*** Data provided ***

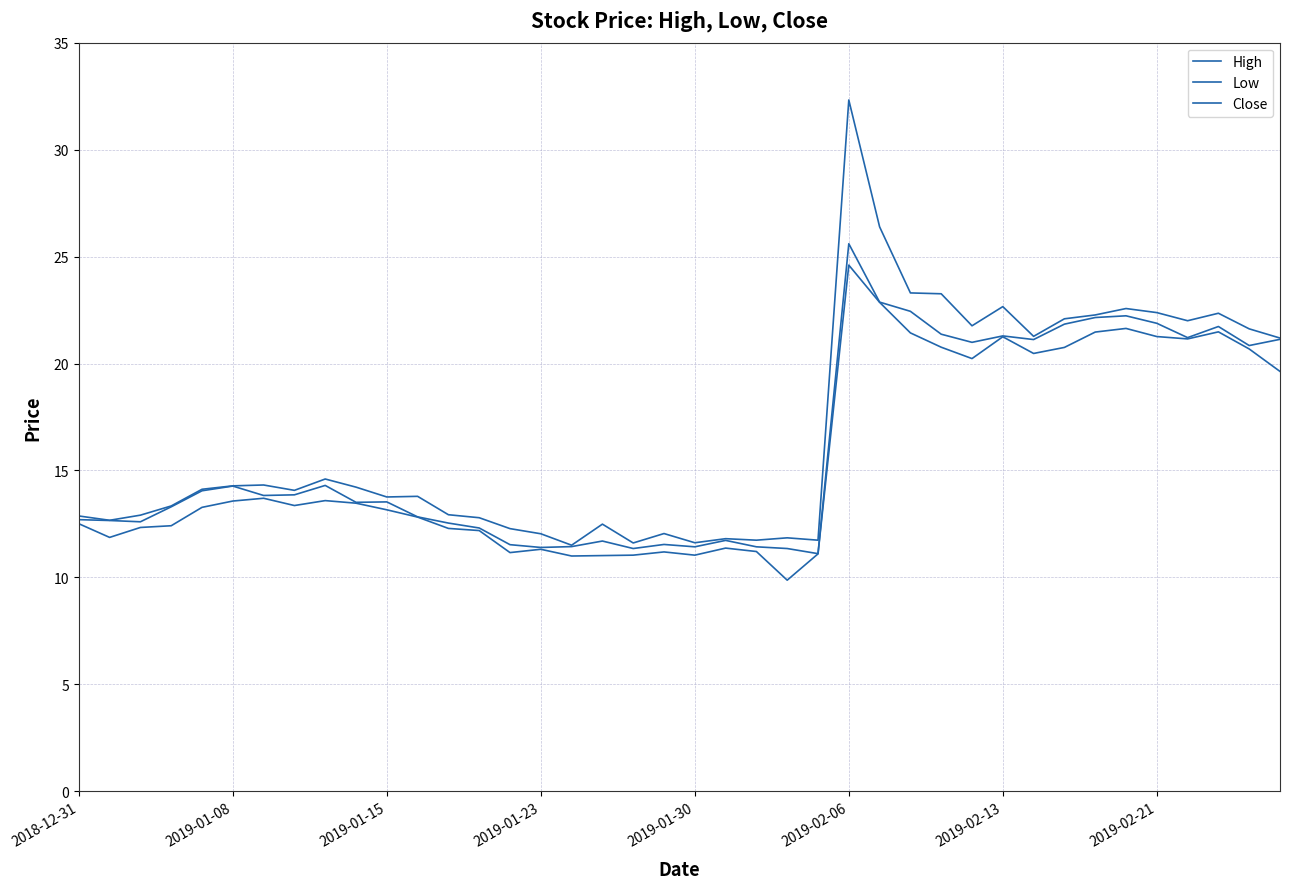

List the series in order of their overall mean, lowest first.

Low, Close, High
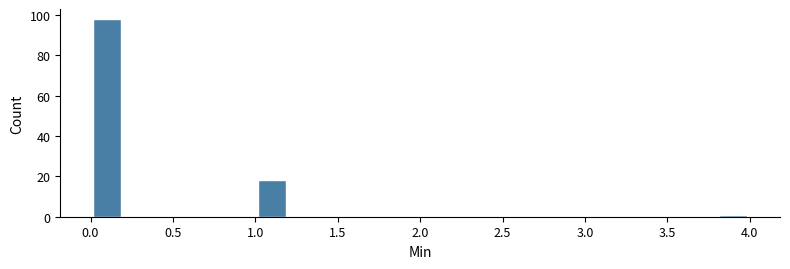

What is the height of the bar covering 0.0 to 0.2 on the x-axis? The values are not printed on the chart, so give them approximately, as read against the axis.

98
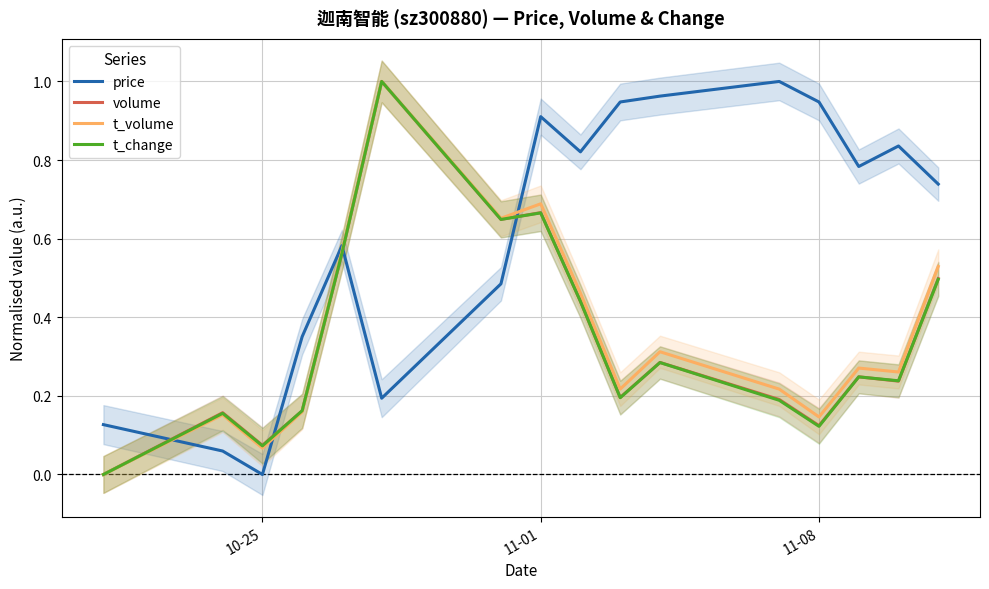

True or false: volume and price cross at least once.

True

*** End of Data provided ***

Action item: Repeat the data above word for word, omitting the pictures.

Solution to the exercise:
List the series in order of their overall mean, lowest first.

Low, Close, High

What is the height of the bar covering 0.0 to 0.2 on the x-axis? The values are not printed on the chart, so give them approximately, as read against the axis.

98

True or false: volume and price cross at least once.

True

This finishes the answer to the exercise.